Una situación desoladora, ¿qué duda cabe? La sensación de sentírse rechazado y falto de la amistad de los demás es algo con lo que todos debemos enfrentarnos en algún momento de nuestra infancia o de nuestra adolescencia. Pero lo que resulta más llamativo en el caso de Ben es su ineptitud para responder a todos los intentos realizados por Jason para corregir su error, una actitud que sólo contribuyó a prolongar su malestar. Esta incapacidad para comprender ciertos mensajes clave resulta muy común en los niños impopulares.
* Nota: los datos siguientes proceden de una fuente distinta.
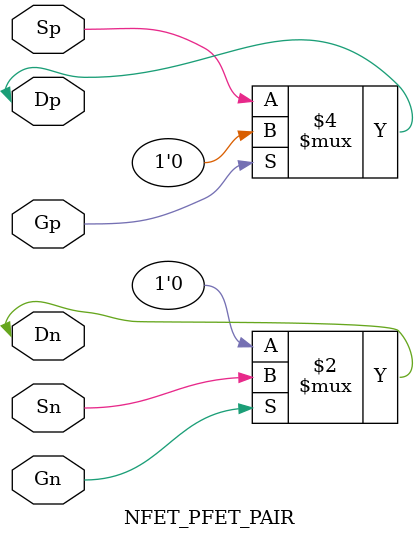
<source format=v>

module \NFET (G, S, D);
	input G;
	input S;
	inout D;

	assign D = (G == 1'b1) ? S : 1'b0;

	`ifdef TIMING
	specify
		// TODO: Real-world generic-ish timing info
	endspecify
	`endif
endmodule

module \DUAL_NFET (G0, S0, D0, G1, S1, D1);
	input G0;
	input S0;
	inout D0;
	input G1;
	input S1;
	inout D1;

	assign D0 = (G0 == 1'b1) ? S0 : 1'b0;
	assign D1 = (G1 == 1'b1) ? S1 : 1'b0;

	`ifdef TIMING
	specify
		// TODO: Real-world generic-ish timing info
	endspecify
	`endif
endmodule

module \PFET (G, S, D);
	input G;
	input S;
	inout D;

	assign D = (G == 1'b0) ? S : 1'b0;

	`ifdef TIMING
	specify
		// TODO: Real-world generic-ish timing info
	endspecify
	`endif
endmodule


module \DUAL_PFET (G0, S0, D0, G1, S1, D1);
	input G0;
	input S0;
	inout D0;

	input G1;
	input S1;
	inout D1;

	assign D0 = (G0 == 1'b0) ? S0 : 1'b0;
	assign D1 = (G1 == 1'b0) ? S1 : 1'b0;

	`ifdef TIMING
	specify
		// TODO: Real-world generic-ish timing info
	endspecify
	`endif
endmodule


module \NFET_PFET_PAIR (Gn, Sn, Dn, Gp, Sp, Dp);
	input Gn;
	input Sn;
	inout Dn;
	input Gp;
	input Sp;
	inout Dp;

	assign Dn = (Gn == 1'b1) ? Sn : 1'b0;
	assign Dp = (Gp == 1'b0) ? Sp : 1'b0;

	`ifdef TIMING
	specify
		// TODO: Real-world generic-ish timing info
	endspecify
	`endif
endmodule

</source>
Como vimos en el capitulo 8, los niños socialmente rechazados suelen tener dificultades para registrar los mensajes emocionales y sociales y, en el caso de que lleguen a percibirlos, muestran un repertorio de respuestas sumamente restringido.

Uno de los riesgos principales que corren los niños socialmente rechazados es la posibilidad de abandonar la escuela. El promedio de abandono escolar entre los niños rechazados por sus compañeros es entre dos y ocho veces superior al de los niños populares. Por ejemplo, un estudio puso de manifiesto que aproximadamente el 25% de los niños impopulares en la escuela primaria abandonan sus estudios antes de terminar el instituto, cuando el promedio general es del ~ lo cual no resulta sorprendente dada la dificultad que puede suponer permanecer treinta horas semanales en un lugar en el que no le caemos simpático a nadie.

Hay dos tendencias emocionales que pueden contribuir a que los niños terminen marginándose socialmente. Una de ellas, como ya hemos visto, es la propensión a los arrebatos de cólera y a percibir hostilidad donde no la hay, y la otra consiste en mostrarse excesivamente tímido, ansioso y vergonzoso. Pero también tenemos que decir que, por encima de estos factores temperamentales, los niños que más tienden a ser relegados —aquéllos cuya reiterada terquedad hace sentirse incómodos a los demás— son los niños «desconectados».

Una de las formas en que estos niños se muestran «desconectados» es a través de las señales emocionales que emiten al mundo exterior. Por ejemplo, un estudio demostró que los niños con pocos amigos no sabían emparejar una emoción —como el disgusto o el rechazo, por ejemplo— con un determinado rostro.